“The solar industry has been recommending to the government to levy a basic customs duty (BCD) on imports of solar cells and modules as it will give support and direction to the domestic manufacturers for the next four to five years, and they can expand accordingly,” Saibaba Vutukuri, CEO of Kolkata-based manufacturer Vikram Solar told ET.
On Wednesday, the Ministry of Finance issued a notice that would continue a duty of 14.9% to be levied on Chinese imports for six months from July 30, 2020 to January 28, 2021, while the duty will be slightly lesser at 14.5% in the following six months. As per the World Trade Organisation’s (WTO) safeguard measures, such a safeguard duty can only be applied for a maximum period of four years to protect the domestic industry, but it has to be progressively lowered.
Last month, union power and renewable energy minister R.K. Singh Power told stakeholders that a basic customs duty (BCD) of 15-20% on solar equipment would be imposed from August, which would double in a year’s time. This duty was supposed to replace the safeguard duty, but now it seems likely that both would be charged for the coming 12 months. An official announcement on the basic customs duty is expected soon, which would not violate any WTO rules.

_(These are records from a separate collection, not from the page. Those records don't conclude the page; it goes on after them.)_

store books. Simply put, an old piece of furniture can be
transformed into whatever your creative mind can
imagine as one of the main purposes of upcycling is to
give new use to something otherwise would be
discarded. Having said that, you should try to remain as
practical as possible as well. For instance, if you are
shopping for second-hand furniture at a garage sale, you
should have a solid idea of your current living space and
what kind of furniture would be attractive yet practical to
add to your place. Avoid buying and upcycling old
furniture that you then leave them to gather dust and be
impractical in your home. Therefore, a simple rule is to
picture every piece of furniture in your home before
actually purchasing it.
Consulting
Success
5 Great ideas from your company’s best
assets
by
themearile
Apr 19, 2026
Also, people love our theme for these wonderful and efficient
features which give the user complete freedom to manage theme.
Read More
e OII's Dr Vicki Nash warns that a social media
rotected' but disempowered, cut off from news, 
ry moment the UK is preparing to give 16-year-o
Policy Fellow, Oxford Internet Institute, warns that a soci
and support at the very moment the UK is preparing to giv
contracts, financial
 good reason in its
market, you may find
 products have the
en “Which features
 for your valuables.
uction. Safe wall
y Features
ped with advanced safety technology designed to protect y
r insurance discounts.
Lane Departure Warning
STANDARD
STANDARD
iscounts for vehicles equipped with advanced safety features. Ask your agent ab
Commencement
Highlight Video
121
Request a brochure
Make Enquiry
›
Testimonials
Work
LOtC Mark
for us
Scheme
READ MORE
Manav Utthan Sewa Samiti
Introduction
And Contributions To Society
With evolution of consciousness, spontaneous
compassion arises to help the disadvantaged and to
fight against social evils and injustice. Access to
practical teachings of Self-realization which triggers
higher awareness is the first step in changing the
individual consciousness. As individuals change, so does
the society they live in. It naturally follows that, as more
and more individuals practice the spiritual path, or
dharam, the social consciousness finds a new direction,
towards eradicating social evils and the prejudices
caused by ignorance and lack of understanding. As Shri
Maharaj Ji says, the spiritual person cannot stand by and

However, experts don’t think that a year’s extension on safeguard duties will do much to boost domestic manufacturing in the short term. Per industry estimates, indigenous production of solar cells and modules will initially cost about 20% more than Chinese imports.
80% of solar imports used in India are imported from China. The rest are sourced from Thailand and Malaysia, which are mostly comprised of Chinese-origin companies. Due to the ASEAN Free Trade Agreement, the basic customs duty cannot be levied on these countries, but they cannot keep up with India’s requirements in the short-term.
“They make up roughly 10 to 15% of the total solar imports, but do not have enough manufacturing capacity to fulfill India’s needs substantially right now,” said Debasish Mishra, leader, energy resources and industrial products at Deloitte India.
“The extension of the safeguard duty appears to be to ensure continuity of the protection to the domestic industry till a long term solution is made,” said Santosh Kamath, partner and leader, alternate energies at KPMG India. Kamath said that until the domestic industry becomes competitive through manufacturing by scale and develops a reliable supply chain, protective measures like the safeguard duty are necessary to protect domestic interests. This approach has worked in other sectors like automobiles and steel, he added.